Most of the linguistic information most people communicate is in the form of speech, and most people can speak much faster than they can communicate linguistic information by any other means. Yet most people can read much faster than they can understand speech, even if the speech is recorded and artificially sped up without pitch distortion. And whereas recorded textual information can be visually scanned and searched with great ease and rapidity, searching or scanning recorded speech is painfully tedious, a discrepancy exacerbated by today's networked computer systems, which make it possible to search enormous quantities of textual data in an instant, yet are useless at interpreting voice data. Compared to speech, text is also far easier to edit, organize, and process in many other ways.

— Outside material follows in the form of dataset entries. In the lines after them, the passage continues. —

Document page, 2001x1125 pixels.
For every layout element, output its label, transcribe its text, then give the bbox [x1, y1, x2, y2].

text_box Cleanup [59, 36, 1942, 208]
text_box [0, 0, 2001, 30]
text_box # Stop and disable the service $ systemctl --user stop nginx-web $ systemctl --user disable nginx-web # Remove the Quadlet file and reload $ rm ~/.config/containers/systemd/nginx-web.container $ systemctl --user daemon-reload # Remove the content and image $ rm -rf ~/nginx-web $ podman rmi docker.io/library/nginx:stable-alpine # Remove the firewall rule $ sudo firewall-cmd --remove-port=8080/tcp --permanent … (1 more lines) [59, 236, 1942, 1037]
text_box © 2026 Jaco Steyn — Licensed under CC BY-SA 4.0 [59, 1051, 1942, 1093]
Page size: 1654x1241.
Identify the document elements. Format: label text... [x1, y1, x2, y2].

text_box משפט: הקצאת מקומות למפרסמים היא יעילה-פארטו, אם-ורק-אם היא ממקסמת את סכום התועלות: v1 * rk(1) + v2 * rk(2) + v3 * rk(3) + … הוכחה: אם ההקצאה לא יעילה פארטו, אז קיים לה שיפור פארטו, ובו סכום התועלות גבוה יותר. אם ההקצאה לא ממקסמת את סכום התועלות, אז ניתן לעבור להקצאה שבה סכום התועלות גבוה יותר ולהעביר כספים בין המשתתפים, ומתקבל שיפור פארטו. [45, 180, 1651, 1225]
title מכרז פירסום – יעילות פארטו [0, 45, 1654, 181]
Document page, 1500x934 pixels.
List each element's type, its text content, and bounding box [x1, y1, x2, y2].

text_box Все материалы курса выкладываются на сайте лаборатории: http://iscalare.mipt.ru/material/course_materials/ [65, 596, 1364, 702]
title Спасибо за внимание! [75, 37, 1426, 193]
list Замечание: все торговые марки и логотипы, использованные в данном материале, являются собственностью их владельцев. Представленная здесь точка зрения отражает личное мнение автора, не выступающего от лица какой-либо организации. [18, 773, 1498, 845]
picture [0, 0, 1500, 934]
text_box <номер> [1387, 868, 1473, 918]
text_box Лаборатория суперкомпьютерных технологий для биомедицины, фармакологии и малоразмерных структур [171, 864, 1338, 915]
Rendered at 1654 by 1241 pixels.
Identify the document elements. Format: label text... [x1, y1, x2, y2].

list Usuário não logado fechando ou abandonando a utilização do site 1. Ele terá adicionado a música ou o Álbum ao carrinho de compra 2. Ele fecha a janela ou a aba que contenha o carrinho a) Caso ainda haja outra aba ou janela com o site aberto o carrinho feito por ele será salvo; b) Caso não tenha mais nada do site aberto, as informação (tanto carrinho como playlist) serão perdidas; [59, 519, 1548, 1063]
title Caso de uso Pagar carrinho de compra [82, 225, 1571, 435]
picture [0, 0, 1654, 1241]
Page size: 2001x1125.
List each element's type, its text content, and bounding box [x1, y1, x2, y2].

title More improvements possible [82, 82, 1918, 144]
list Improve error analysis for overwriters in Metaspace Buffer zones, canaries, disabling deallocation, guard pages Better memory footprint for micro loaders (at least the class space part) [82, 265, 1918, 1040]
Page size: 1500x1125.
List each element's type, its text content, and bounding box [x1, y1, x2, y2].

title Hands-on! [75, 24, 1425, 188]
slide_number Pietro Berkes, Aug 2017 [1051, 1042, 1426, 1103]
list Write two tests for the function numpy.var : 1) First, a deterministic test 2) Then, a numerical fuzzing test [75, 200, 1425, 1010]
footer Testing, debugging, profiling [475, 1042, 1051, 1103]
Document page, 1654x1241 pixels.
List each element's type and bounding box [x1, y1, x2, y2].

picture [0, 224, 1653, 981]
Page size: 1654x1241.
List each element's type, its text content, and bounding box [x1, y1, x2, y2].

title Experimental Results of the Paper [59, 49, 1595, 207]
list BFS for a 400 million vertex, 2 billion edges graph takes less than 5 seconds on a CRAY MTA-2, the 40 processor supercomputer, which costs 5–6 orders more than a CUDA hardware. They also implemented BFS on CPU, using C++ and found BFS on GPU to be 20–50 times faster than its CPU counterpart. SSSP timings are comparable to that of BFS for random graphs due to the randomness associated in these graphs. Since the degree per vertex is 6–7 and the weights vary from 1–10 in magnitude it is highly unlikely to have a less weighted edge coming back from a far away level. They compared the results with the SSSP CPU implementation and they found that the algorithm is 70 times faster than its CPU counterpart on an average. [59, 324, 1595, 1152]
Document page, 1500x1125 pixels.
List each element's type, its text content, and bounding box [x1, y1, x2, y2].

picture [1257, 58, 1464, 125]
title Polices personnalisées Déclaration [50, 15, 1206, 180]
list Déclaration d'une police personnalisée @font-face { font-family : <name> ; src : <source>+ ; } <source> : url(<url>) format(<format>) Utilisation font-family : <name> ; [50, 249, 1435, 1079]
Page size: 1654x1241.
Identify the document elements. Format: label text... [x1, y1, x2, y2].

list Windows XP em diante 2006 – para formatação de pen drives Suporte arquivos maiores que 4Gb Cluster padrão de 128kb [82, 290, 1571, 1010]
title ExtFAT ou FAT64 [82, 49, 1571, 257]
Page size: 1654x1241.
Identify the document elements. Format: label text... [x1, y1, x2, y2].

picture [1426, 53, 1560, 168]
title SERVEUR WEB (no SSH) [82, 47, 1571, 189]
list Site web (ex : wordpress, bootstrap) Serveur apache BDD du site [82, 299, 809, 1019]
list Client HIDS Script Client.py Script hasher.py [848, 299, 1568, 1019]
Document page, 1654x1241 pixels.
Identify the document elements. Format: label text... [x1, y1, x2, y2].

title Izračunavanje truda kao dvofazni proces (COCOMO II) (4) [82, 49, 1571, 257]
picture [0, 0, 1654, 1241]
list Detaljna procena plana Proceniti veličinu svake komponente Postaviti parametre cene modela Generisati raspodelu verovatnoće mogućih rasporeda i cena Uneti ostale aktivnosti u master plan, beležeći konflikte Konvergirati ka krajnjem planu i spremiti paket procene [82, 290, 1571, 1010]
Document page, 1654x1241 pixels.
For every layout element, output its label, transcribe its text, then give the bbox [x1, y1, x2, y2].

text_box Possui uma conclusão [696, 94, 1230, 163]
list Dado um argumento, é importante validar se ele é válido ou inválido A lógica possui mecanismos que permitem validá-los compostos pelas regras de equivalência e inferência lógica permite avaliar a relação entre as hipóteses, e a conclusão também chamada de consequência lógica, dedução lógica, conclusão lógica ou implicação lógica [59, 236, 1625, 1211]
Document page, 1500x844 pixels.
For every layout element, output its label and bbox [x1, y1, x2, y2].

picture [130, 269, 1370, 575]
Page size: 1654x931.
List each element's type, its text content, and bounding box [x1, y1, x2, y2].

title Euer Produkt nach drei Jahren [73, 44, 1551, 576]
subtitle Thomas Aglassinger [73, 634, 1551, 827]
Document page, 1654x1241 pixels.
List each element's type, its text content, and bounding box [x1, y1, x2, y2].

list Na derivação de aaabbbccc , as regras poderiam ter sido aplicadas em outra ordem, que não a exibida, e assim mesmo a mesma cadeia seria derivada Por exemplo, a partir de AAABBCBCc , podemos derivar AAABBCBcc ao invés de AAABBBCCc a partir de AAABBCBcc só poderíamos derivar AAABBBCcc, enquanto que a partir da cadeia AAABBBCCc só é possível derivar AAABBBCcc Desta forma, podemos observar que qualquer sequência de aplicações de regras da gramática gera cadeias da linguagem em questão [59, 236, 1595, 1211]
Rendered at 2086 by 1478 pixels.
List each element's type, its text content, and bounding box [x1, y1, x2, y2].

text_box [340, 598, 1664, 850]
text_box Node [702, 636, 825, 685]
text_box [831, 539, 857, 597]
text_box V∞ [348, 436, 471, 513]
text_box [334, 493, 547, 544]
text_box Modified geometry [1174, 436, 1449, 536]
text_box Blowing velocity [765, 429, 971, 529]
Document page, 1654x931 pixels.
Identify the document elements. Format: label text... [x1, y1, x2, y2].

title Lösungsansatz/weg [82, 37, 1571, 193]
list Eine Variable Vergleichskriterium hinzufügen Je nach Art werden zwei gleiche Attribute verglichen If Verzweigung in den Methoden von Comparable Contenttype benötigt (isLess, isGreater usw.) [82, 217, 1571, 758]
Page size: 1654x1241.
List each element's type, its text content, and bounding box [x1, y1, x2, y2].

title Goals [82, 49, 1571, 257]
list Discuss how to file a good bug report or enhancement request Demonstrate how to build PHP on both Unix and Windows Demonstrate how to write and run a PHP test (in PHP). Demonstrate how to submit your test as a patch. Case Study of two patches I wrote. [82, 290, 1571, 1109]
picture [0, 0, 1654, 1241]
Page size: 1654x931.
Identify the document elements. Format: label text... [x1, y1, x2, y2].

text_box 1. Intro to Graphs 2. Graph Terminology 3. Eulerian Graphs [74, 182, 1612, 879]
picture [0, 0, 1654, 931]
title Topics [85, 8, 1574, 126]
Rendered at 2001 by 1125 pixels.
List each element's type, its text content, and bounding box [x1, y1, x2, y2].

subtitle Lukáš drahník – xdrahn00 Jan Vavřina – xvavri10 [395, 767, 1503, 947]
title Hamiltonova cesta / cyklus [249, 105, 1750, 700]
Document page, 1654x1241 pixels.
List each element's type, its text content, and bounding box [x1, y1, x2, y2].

Accurate, fast, and affordable speech transcription could bridge the advantages of speech and text; however, no existing solution meets all three of these criteria. Trained human dictation typists set the standard for accuracy, but are slow and expensive. Skilled human stenographers are faster, but take a much longer time to train and master, the output of their stenotype machines is ambiguous, and they cost even more than dictation typists. Automatic speech recognizers are the most affordable, but their accuracy for normal conversational speech of most speakers in most situations is, in the current state of the art, unacceptably low for most purposes. Trained human voicewriters substitute their clearly enunciated speech as input to automatic speech recognizers, and correct the remaining errors in the output, thereby matching the accuracy of typists while retaining much of the speed of automatic speech recognition; but trained voicewriters are also even more expensive than dictation typists.
The high cost of dictation typists and voicewriters reflects the paucity of interested people with the requisite linguistic ability and hearing acuity, compounded by the long training duration it takes to acquire the vocabulary, accuracy, and speed necessary for real-time transcription. Dictation typing additionally requires excellent manual dexterity and spelling aptitude; while voicewriting additionally requires excellent oral dexterity and elocutionary aptitude, as well as the development of the necessary computer operation skills. Proficiency in voicewriting, unlike typing, also entails a mutual adaptation in which the voicewriter is trained to speak so as to be accurately understood by the speech recognizer while the speech recognizer is trained to accurately understand the voicewriter. In fact, the speech recognizer must also continue to learn new vocabulary and syntactic constructions along with the voicewriter. The obscurity of the voicewriting profession and the rarity of educational programs training the art have further limited the talent pool.